SELECT * FROM (SELECT i,j, MIN(k) as MIN , SUM(k) OVER (PARTITION BY i) as SUM 
FROM t1 GROUP BY i,j ) as dt  WHERE i > 10 AND MIN < 3;  

After condition pushdown -
SELECT * FROM (SELECT i,j, MIN(k) as MIN , SUM(k) OVER (PARTITION BY i) as SUM 
FROM t1 WHERE i > 10 GROUP BY i,j HAVING MIN < 3) as dt;

The worklog does not aim to push conditions down to derived table if the derived 
table has UNIONS. This will be addressed as part of WL#13730.


Functional Requirements:

F1: The SQL query resulting from condition pushdown should be semantically 
correct when compared with the original query.
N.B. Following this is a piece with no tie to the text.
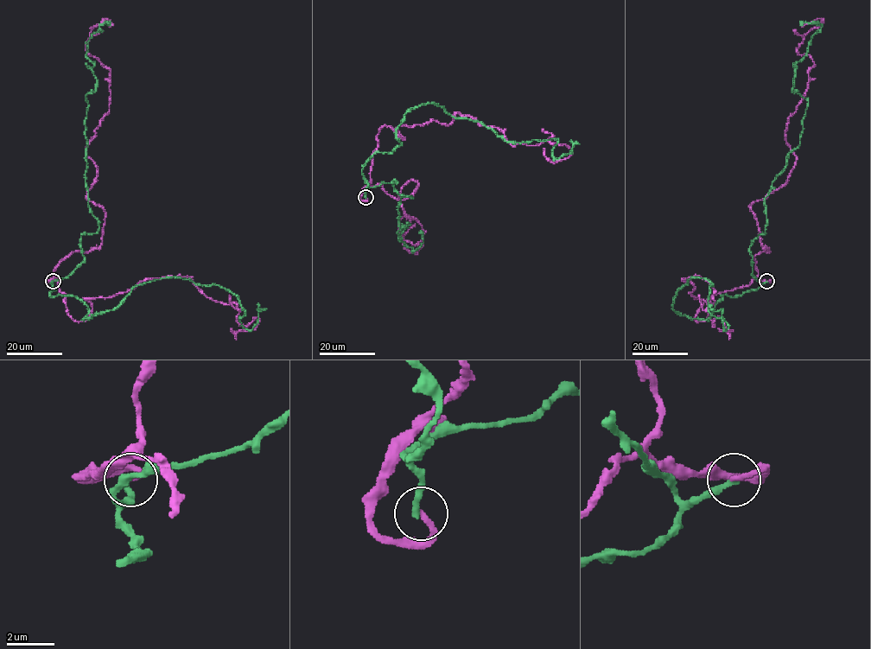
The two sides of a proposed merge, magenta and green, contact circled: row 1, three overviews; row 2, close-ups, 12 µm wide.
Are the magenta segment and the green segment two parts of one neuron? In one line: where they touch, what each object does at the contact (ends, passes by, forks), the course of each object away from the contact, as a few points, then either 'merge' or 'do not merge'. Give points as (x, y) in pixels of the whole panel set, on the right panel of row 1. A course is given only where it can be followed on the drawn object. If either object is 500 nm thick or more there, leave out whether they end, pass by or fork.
(766, 281) | magenta ends | green ends | magenta via (766, 281), (712, 295), (696, 321), (708, 307), (682, 280), (708, 283), (713, 327), (731, 330), (717, 328) | green via (766, 281), (721, 295), (708, 320), (672, 303), (691, 277), (707, 279), (708, 309), (726, 330), (709, 303) | do not merge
F2: If a condition can be pushed down to a derived table whether partially or 
fully, MySQL should be able to do it.

F3: Conditions should be pushed past window functions if possible to the HAVING 
condition of the derived table.

F4: Conditions should be pushed past GROUP BY if possible to the WHERE clause of 
the derived table.

F5: Conditions should be pushed as far down as possible if there are nested 
derived tables.

F6: If a materialized derived table has UNION, condition pushdown will not be 
done.

F7: If the materialized derived tables has LIMIT, condition pushdown will not be 
done.

F8: If the materialized derived table is a inner table of an outer join, 
condition 
pushdown is not done.

F9: Conditions having subqueries are not pushed down to materialized derived 
tables.

F10: If a materialized derived table is a CTE, condition is not pushed down if 
the derived table is referenced multiple times.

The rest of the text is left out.